Jon, I have no doubt that TREC tasks differ, but I’m interested in the real-world distinctions. And I grant that, today, blog searchers may be pursuing different information needs than web searchers in general. But I’d think the two are converging. I know for myself that I often am not sure whether to use web search or blog search to satisfy an information need.
David, point taken–I suppose blogs are the leading edge of a wholesale conversion of the web from unstructured to semi-structured content. I guess my question is whether all web pages are starting to look more like blog pages, as everything can have comments,tags, RSS feeds, etc.
How important is blog search, really? I’ve never picked up a new blog and said, “I wonder what this person says about X” and then read through their old posts. How often have others actually had that desire or need?
Finding new, interesting blogs is an interesting problem, but then I almost feel that something like clustering might be really interesting. “Show me 10 blogs that are similar to this blog or set of blogs that i read and enjoy.” That could be cool.

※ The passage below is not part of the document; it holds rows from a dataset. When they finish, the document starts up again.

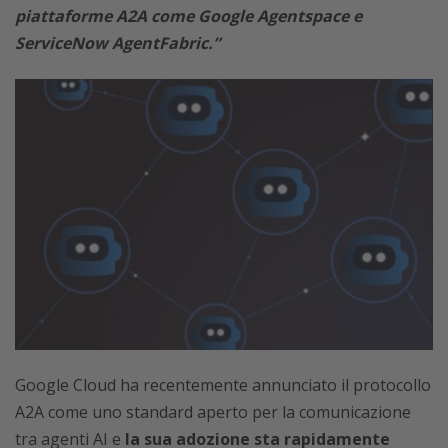
piattaforme A2A come Google Agentspace e
ServiceNow AgentFabric.”
Google Cloud ha recentemente annunciato il protocollo
A2A come uno standard aperto per la comunicazione
tra agenti AI e
la sua adozione sta rapidamente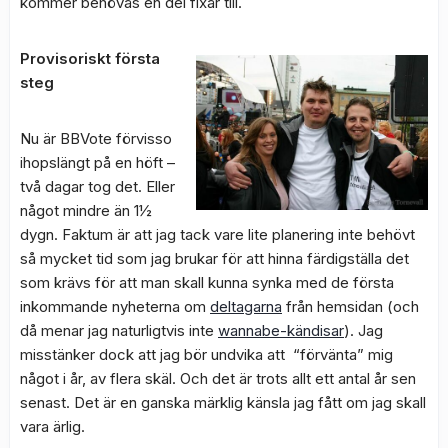
kommer behövas en del fixar till.
Provisoriskt första
steg
Nu är BBVote förvisso
ihopslängt på en höft –
två dagar tog det. Eller
något mindre än 1½
dygn. Faktum är att jag tack vare lite planering inte behövt
så mycket tid som jag brukar för att hinna färdigställa det
som krävs för att man skall kunna synka med de första
inkommande nyheterna om
deltagarna
från hemsidan (och
då menar jag naturligtvis inte
wannabe-kändisar
). Jag
misstänker dock att jag bör undvika att “förvänta” mig
något i år, av flera skäl. Och det är trots allt ett antal år sen
senast. Det är en ganska märklig känsla jag fått om jag skall
vara ärlig.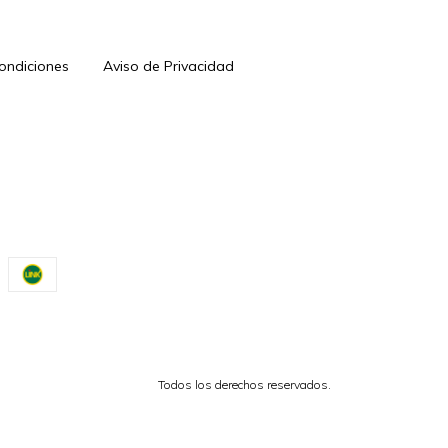
Condiciones
Aviso de Privacidad
Todos los derechos reservados.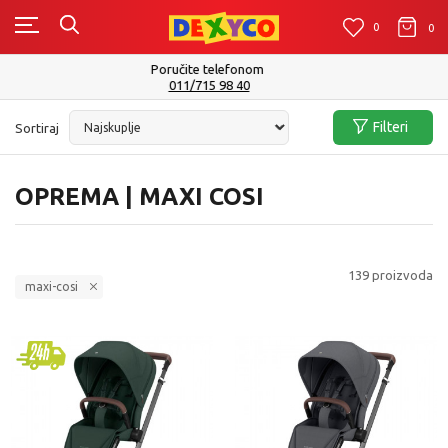
0
0
0
Isporuku možete očekivati u roku od 2 do 4 radna dana!
Pogledaj više
Filteri
Sortiraj
OPREMA | MAXI COSI
139
proizvoda
maxi-cosi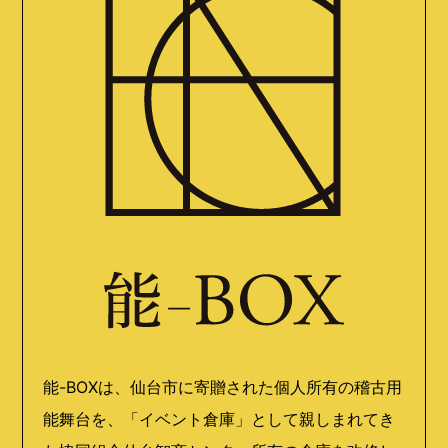
能-BOXは、仙台市に寄贈された個人所有の稽古用
能舞台を、「イベント倉庫」として親しまれてき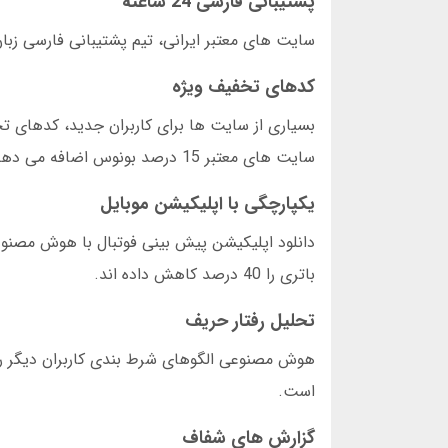
پشتیبانی فارسی 24 ساعته
سایت های معتبر ایرانی، تیم پشتیبانی فارسی زبا
کدهای تخفیف ویژه
سایت های معتبر 15 درصد بونوس اضافه می دهد.
یکپارچگی با اپلیکیشن موبایل
باتری را 40 درصد کاهش داده اند.
تحلیل رفتار حریف
هوش مصنوعی الگوهای شرط بندی کاربران دیگر را ه
است.
گزارش های شفاف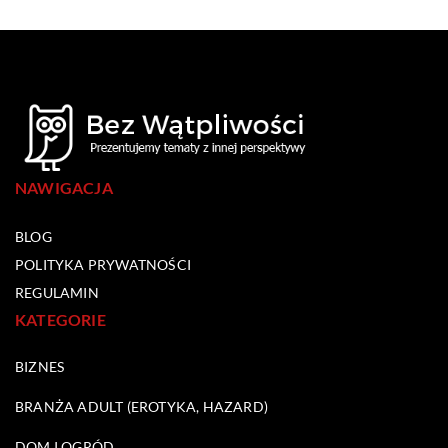
NAWIGACJA
BLOG
POLITYKA PRYWATNOŚCI
REGULAMIN
KATEGORIE
BIZNES
BRANŻA ADULT (EROTYKA, HAZARD)
DOM I OGRÓD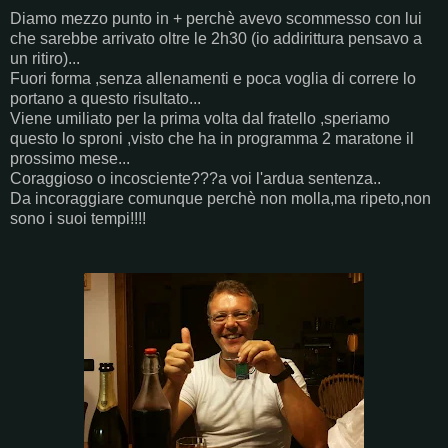
Diamo mezzo punto in + perchè avevo scommesso con lui
che sarebbe arrivato oltre le 2h30 (io addirittura pensavo a
un ritiro)...
Fuori forma ,senza allenamenti e poca voglia di correre lo
portano a questo risultato...
Viene umiliato per la prima volta dal fratello ,speriamo
questo lo sproni ,visto che ha in programma 2 maratone il
prossimo mese...
Coraggioso o incosciente???a voi l'ardua sentenza..
Da incoraggiare comunque perchè non molla,ma ripeto,non
sono i suoi tempi!!!!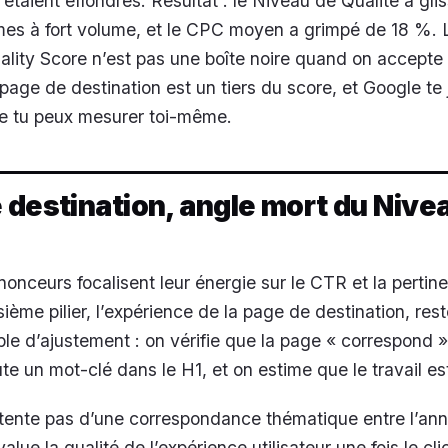
étaient effondrés. Résultat : le Niveau de Qualité a gli
rmes à fort volume, et le CPC moyen a grimpé de 18 %. 
lity Score n’est pas une boîte noire quand on accepte
a page de destination est un tiers du score, et Google te
e tu peux mesurer toi-même.
 destination, angle mort du Nive
nonceurs focalisent leur énergie sur le CTR et la perti
ième pilier, l’expérience de la page de destination, rest
e d’ajustement : on vérifie que la page « correspond »
te un mot-clé dans le H1, et on estime que le travail est
tente pas d’une correspondance thématique entre l’ann
alue la qualité de l’expérience utilisateur une fois le cli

Ah, maybe this is just a misunderstanding. By blog search, I mean searching the blogosphere. Basically, all of the information seeking tasks associated with Web search, but restricted to blog posts. It’s analogous to news search, only that it’s the space of blogs rather than news articles. I agree that searching one person’s blog for specific information isn’t a particularly compelling use case.
If we take the position that blogs are becoming more and more similar to the rest of the web in structure (feeds, comments, tags, links, etc.), than the question becomes more of how can we become more transparent in how to retrieve the data rather than simply a black-box solution.
Maybe there are different criteria for searching blogs than there would be for the rest of the web. For example, number of external links, number of comments, number of posts, etc. In that way it is similar to news search where there are opinions, writing style, etc. as opposed to a corporate or business web site which normally would not have comments, etc.
Clustering would be a way of tackling the problem of showing related blogs.
However, in some ways that work is already done by the links that the blogger has set up. For example, if I look at Daniel’s blogroll, my guess is that those blogs are related in someway to information retrieval or enterprise search. If I like this blog, chances are I may like the other blogs. It isn’t the only way to find similar blogs but it seems to me that it would give you a head start in pointing you in the right direction.
Dave, I think we’re on the same page. As the content on the web becomes more collaboratively written and more elaborately interconnected, I do think that almost all search will benefit from the kinds of techniques that would help blog search. today.
And, of course, I think transparency is a no-brainer.
I’d be really interested to hear what folks have to say about our effort here: http://www.blognetnews.com/search
Probably the most developed section covers the news and public affairs blogs writing about state and local in each of the 50 states.
Dave, I tried it, and it doesn’t seem designed for people like me whose interests are primarily in software and technology issues. Perhaps it is more targeted at a different sort of reader.